Fun Fact: this ruins the batteries. Gave up on designing myself and downloaded a design for a battery-adapter (plastic shell + 1 screw that makes small battery fit in big devices). My stockpile of small batteries then lasted me 2 months before I finally bought a charger and new rechargeables.
We salute you
True. It isn’t always about a cost/labour analysis. Sometimes I want to repair something to learn how to do it. Sometimes I want to repair something because even though ‘my time is valuable’, I hate the idea of throwing out something I know will rot in the landfill for a thousand years. Sometimes I’m just attached to the thing and afraid I won’t find a replacement that is as good (which is often the case).
I hate our throwaway culture, it’s good to know how to fix things even if it isn’t technically ‘cost effective’ to do so.
Also, I think that you shouldn’t put a price on your free time off work? You wouldn’t be working anyway, why put a price tag on it?
Absolutely – I hate how we’ve been raised to think of time in monetary terms; I have to remind myself on days off that “No, I do not need to do anything it’s my day off! I can sleep in… no need to be productive …”
I was living in a shithole apartment with a noisy fridge that the landlord wouldn’t fix and complaining to my therapist about it. He suggested I fix it, which was a completely alien idea to me at the time. It was a lot less complicated than I expected, I learned a lot about how it worked, and my self-confidence and perceived control over my circumstances skyrocketed.
Also it’s fun.
It challenges me, relaxes me, and I get a cool experience out of it
Me with all my Koss headphones (looking at you KPH30i!), and everything with a depleted rechargeable battery.
All of these reasons but I also just enjoy the experience of fixing something. It feeds the soul in some deep way for me
Karl Marx’s theory of alienation describes the separation and estrangement of people from their work, their wider world, their human nature, and their selves. Alienation is a consequence of the division of labour in a capitalist society, wherein a human being’s life is lived as a mechanistic part of a social class
Doing stuff against planned obsolesce and throwaway culture are much more meaningful than recycling.
If you are a hobbyist, you can break them in to components and build something new. Preferably something that doesn’t burn your house down or electrocute someone. Stay under 50V.
Hell yeah brother.
I legit contracted with an OEM over Alibaba to make a custom piece of glass to adhere to the new LCD screen to replace the broken screen in my wife’s Playdate.
Though in that case it was like $150 total.
Damn, sounds impressive! The experience that inspired this meme for me was swapping the buttons in my mouse for newer ones from a dead donor mouse, which admittedly took much less than 2 hours haha
Imagine the reduction in e-waste if everyone in high school took a short course in how to use a soldering iron, solder-sucker/braid and heat-gun to replace common bits in consumer electronics. So many things could be saved that get thrown out only due to a bad microswitch or cracked solder joint to a USB or headphone connector …

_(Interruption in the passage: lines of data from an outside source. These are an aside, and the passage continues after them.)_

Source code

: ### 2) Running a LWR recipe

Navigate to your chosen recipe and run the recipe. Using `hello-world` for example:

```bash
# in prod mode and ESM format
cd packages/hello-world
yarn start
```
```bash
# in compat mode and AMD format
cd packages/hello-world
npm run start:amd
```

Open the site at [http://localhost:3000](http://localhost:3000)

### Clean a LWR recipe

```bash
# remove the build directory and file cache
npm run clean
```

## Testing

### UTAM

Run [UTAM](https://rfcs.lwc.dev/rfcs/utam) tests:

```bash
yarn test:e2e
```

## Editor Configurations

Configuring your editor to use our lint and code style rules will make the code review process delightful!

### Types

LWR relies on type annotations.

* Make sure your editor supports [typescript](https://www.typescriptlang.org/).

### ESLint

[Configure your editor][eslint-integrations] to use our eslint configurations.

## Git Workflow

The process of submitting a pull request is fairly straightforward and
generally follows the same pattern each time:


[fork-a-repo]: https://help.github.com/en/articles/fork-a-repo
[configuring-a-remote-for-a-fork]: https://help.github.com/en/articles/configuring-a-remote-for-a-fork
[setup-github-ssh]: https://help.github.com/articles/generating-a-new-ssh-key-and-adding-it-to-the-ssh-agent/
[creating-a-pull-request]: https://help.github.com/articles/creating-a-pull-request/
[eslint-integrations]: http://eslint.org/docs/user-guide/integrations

When I went to trade school I jumped all over the opportunity to learn how to solder for exactly that reason
When they went to school, my mother learned how to use a sewing machine, my father learned basic carpentry, and they both learned how to shoot and maintain an AK-47. Although the UUSR may not have been the perfect paradise that many people make it out to be, it does feel like modern school systems could learn a thing or two from the communists.
That’s so great. You should be proud.
There’s lots of costs that don’t show up in the 5$ value. Considering limited resources, the value in human lives tied with pollution, the pollution you are not generating during the two hours of hobbying…
I think the math checks out most of the time.